很快,程東就被陽明三院的護理工抬進去,用鎖鏈給固定在了一個高牆大院的院子里,一間小小的小黑屋內,程東被丟了進去。
「王八蛋,你們知道不知道老子是誰?老子是程東,我爸是程安國,計生局的程安國!」
程東大聲喊著,希望這護理工因為害怕他老子的名頭,就把他給放了。只要他能離開這里,他就能開始報仇。在這陽明縣,他程東有的是路子收拾寧逸和周興等人。
然而,程東做夢也沒有想到,這位五十多歲的護工原本還挺同情程東的遭遇。誰料,一听程東的叫喊,護工的眼就紅了,在把程東用鎖鏈鎖住之後,這護工才小聲地開口︰「你說的是真的?你老子真的是程安國?」
「大叔,我騙你干什麼?只要你放了我出去,我一定報答你!」
「這麼說,你沒有瘋?」
「大叔,我真的沒有瘋。那些人陷害我,大叔,你一定要救我!」
「當然,我一定會救你,進了這里,要不是瘋子,怎麼好出去呢?」
「嗯?大叔,您什麼意思啊?」
「什麼意思?小子謝謝你老子吧。
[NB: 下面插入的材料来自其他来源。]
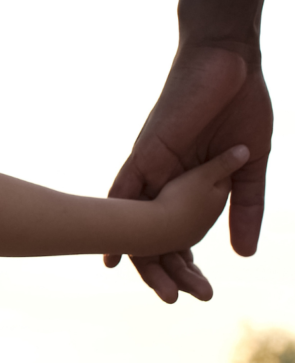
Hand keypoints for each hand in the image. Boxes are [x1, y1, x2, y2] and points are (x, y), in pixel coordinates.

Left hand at [106, 44, 272, 301]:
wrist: (229, 61)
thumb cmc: (240, 105)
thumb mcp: (250, 164)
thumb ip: (245, 205)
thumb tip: (245, 253)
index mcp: (186, 182)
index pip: (176, 230)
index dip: (182, 261)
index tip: (195, 291)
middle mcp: (162, 178)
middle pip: (150, 231)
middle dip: (161, 269)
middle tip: (174, 300)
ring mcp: (151, 165)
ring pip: (135, 217)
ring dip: (142, 254)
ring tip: (158, 288)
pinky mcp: (147, 150)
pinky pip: (126, 187)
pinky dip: (117, 215)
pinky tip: (112, 247)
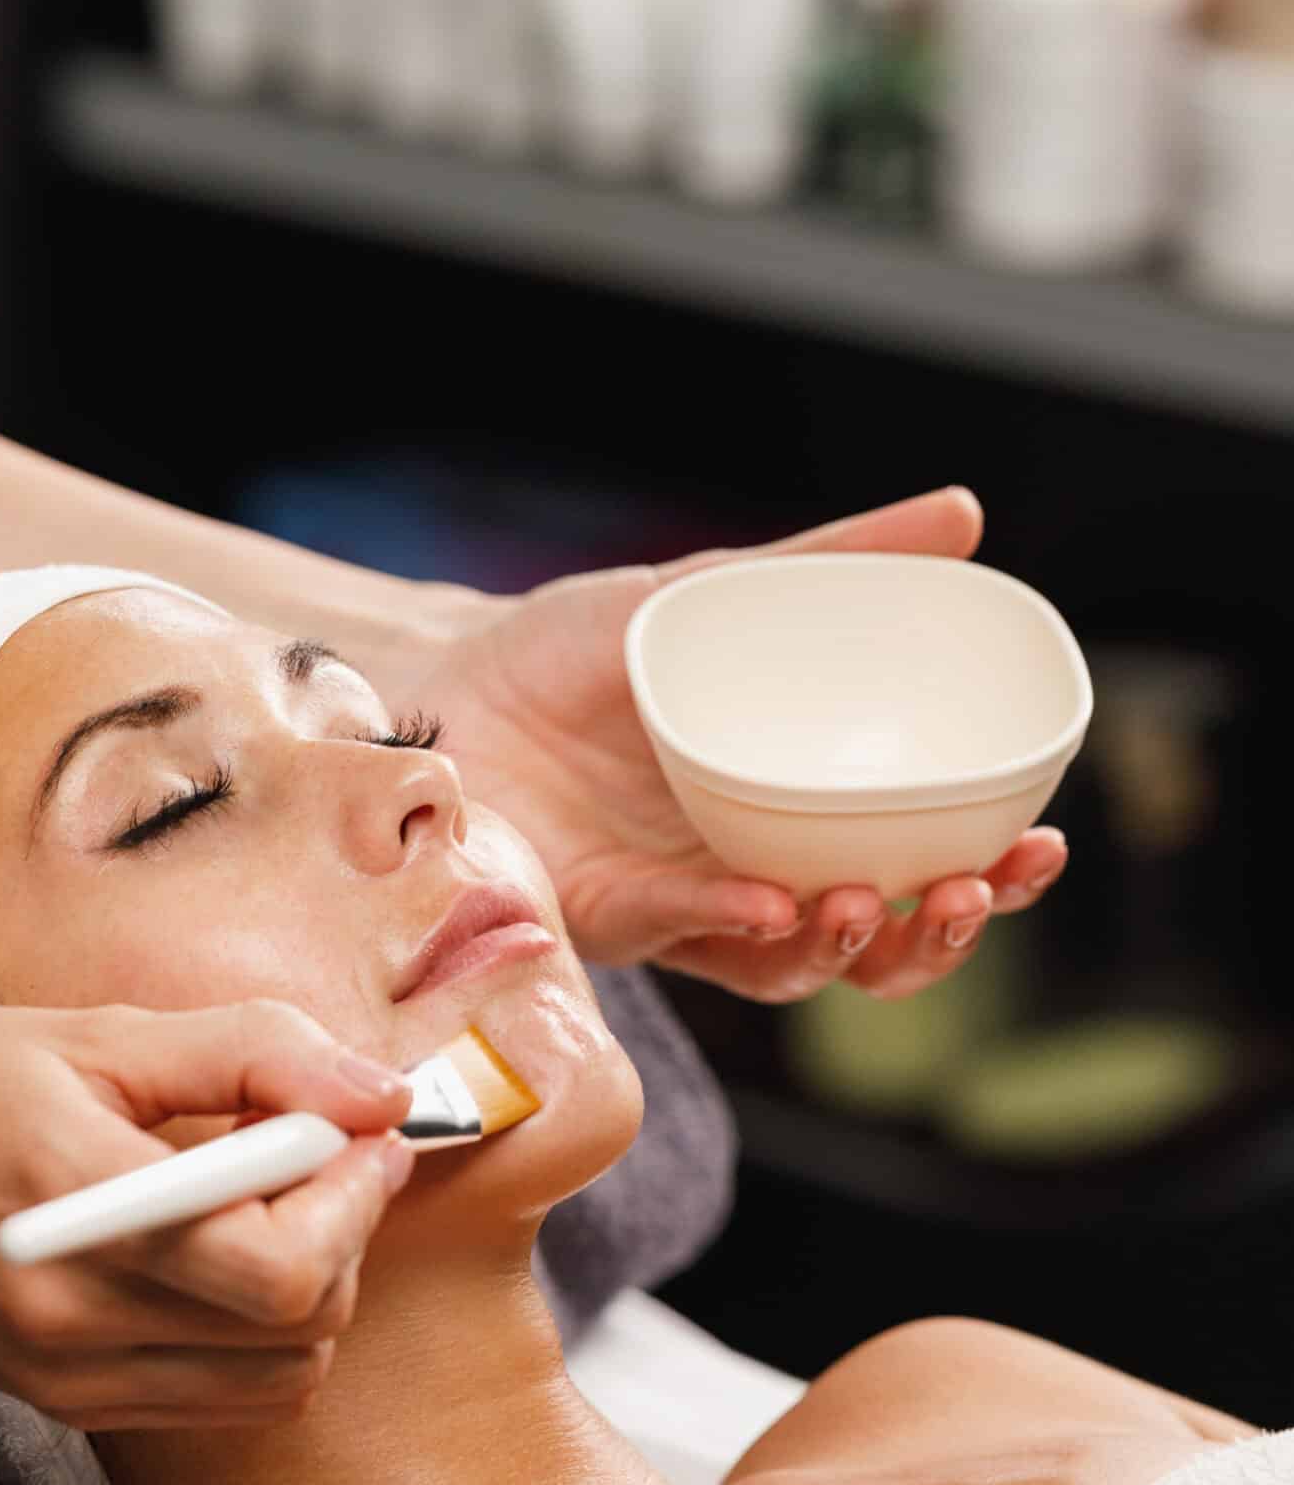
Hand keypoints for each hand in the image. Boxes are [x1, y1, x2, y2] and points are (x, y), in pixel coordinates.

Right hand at [0, 1001, 412, 1428]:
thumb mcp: (94, 1034)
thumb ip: (252, 1056)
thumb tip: (382, 1092)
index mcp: (81, 1209)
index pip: (281, 1266)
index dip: (354, 1198)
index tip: (359, 1129)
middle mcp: (74, 1320)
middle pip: (300, 1330)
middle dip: (343, 1235)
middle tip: (316, 1152)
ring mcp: (68, 1377)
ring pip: (278, 1380)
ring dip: (308, 1291)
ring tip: (261, 1201)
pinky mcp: (65, 1404)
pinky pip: (219, 1399)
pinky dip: (254, 1335)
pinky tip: (214, 1252)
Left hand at [391, 487, 1067, 1002]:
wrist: (445, 676)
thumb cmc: (579, 649)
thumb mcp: (717, 591)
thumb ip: (836, 564)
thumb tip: (967, 517)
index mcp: (794, 814)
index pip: (915, 870)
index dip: (987, 878)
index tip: (1038, 845)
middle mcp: (747, 873)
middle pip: (870, 944)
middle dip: (937, 937)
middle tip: (976, 892)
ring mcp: (678, 904)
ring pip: (788, 966)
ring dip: (845, 947)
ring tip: (873, 902)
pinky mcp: (604, 915)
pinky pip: (684, 931)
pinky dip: (735, 918)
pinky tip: (774, 899)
要不是你老子,老子也不會在這里待著。今天,終于老天開眼了,程安國的兒子落在老子手里,老子要是能讓你囫圇個走出去,老子特麼的就是爹生娘養的!」
護理工笑得惡狠狠的,從旁邊拿起了一根棍子,揮起棍子,就朝著程東身上砸去。
「你敢?你要是敢打我,等老子從這里出去,老子一定弄死你!」
「你還想出去?跟你說吧,你小子既然進來了,還想出去?你當這里是什麼地方?這里是精神病院,是嚴重精神癲狂的人才會住進來的雅間。這里,就老子一個人看著,這里的人,是生是死,老子說了算!」
「你,你,你敢?你,不能動我,我爸是程安國!」
「你爸要不是程安國,老子還懶得搭理你!」
護理工揮起棍子,狠狠地砸在程東的腿上。棍子直接斷成兩截,同樣的,程東的腿也發出了 嚓制勝,那是骨頭被砸斷的動靜。
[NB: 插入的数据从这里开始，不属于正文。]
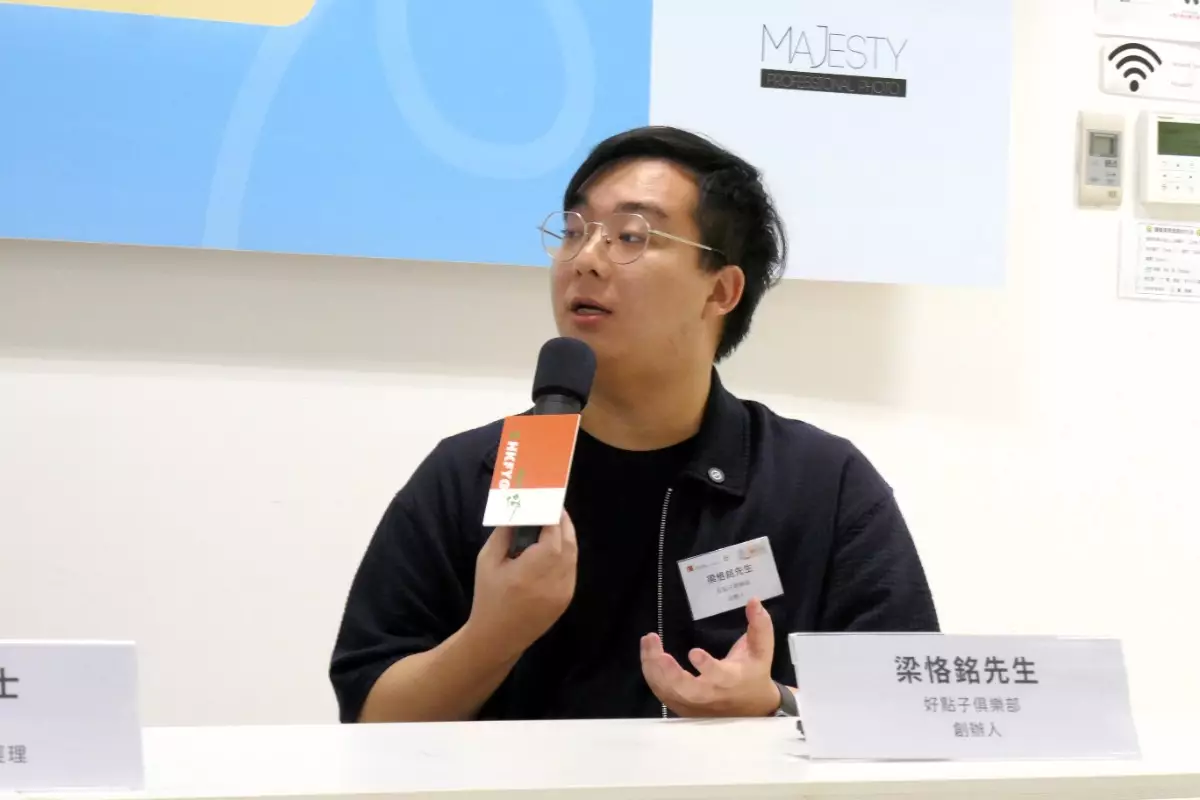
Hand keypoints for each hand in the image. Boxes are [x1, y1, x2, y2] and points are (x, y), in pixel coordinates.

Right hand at [465, 510, 577, 661]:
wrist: (496, 638)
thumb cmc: (488, 597)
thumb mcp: (488, 561)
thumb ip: (504, 533)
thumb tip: (517, 510)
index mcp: (534, 568)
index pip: (554, 532)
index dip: (553, 514)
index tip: (548, 500)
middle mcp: (555, 579)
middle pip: (569, 542)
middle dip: (563, 523)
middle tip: (554, 509)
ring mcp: (564, 591)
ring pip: (572, 556)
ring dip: (566, 538)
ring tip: (553, 525)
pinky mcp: (566, 600)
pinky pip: (570, 570)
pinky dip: (565, 555)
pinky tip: (553, 550)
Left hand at [640, 597, 779, 717]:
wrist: (752, 709)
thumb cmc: (754, 674)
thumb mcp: (761, 651)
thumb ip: (760, 626)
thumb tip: (753, 601)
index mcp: (731, 681)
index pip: (719, 676)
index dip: (706, 667)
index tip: (693, 652)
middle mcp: (710, 696)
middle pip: (687, 690)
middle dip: (670, 674)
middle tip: (660, 653)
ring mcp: (694, 705)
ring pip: (669, 691)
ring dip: (654, 668)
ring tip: (648, 641)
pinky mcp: (682, 707)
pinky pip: (662, 692)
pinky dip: (651, 674)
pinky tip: (648, 653)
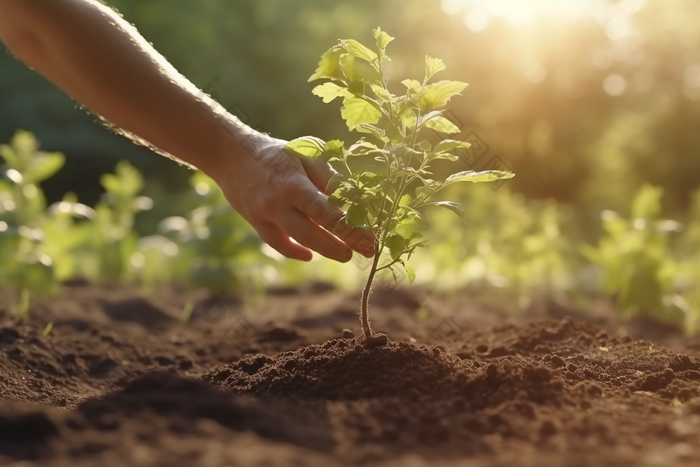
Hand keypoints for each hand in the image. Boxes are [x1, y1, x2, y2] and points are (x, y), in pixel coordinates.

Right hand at [209, 130, 374, 262]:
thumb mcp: (304, 154)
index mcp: (293, 184)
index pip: (326, 212)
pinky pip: (277, 243)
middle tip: (366, 251)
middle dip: (341, 245)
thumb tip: (352, 198)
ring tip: (345, 254)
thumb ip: (327, 177)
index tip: (370, 238)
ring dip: (324, 250)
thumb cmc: (275, 152)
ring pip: (297, 240)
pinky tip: (310, 255)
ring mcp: (265, 216)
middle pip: (313, 232)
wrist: (230, 154)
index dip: (350, 228)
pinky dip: (294, 251)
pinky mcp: (256, 222)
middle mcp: (278, 203)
「大叔,大叔,你,求,求你,別,別打了,我,我給你錢!」
「錢?老子要錢有個屁用?老子的兒子死了,媳婦兒也死了,這都你老子干的好事。程安國讓老子斷子絕孫,老子讓他程安國也沒人送終!」
「大叔,大叔,這里面是不是有什麼誤會?我爸的心很善的!」
「心善?他心善?哈哈,整個陽明縣,誰特麼的要說他心善,老子就砸斷誰的腿!」護理工抬腳就踹,踹在程東的另一條腿上。
劇烈的疼痛再次傳來,程東臉上冒出豆大的冷汗。他感覺自己的骨頭已經裂了!
「你是不是不知道程安國干的那些勾當?不過沒關系,這要是在過去,你爹犯法,誅九族,你小子也跑不掉!」
「大叔,你饒了我吧!」
程東想跪下,可是因為鎖鏈將他拷在牆上,整個人被扯得直直的。別說跪,連彎一下腰都不可能。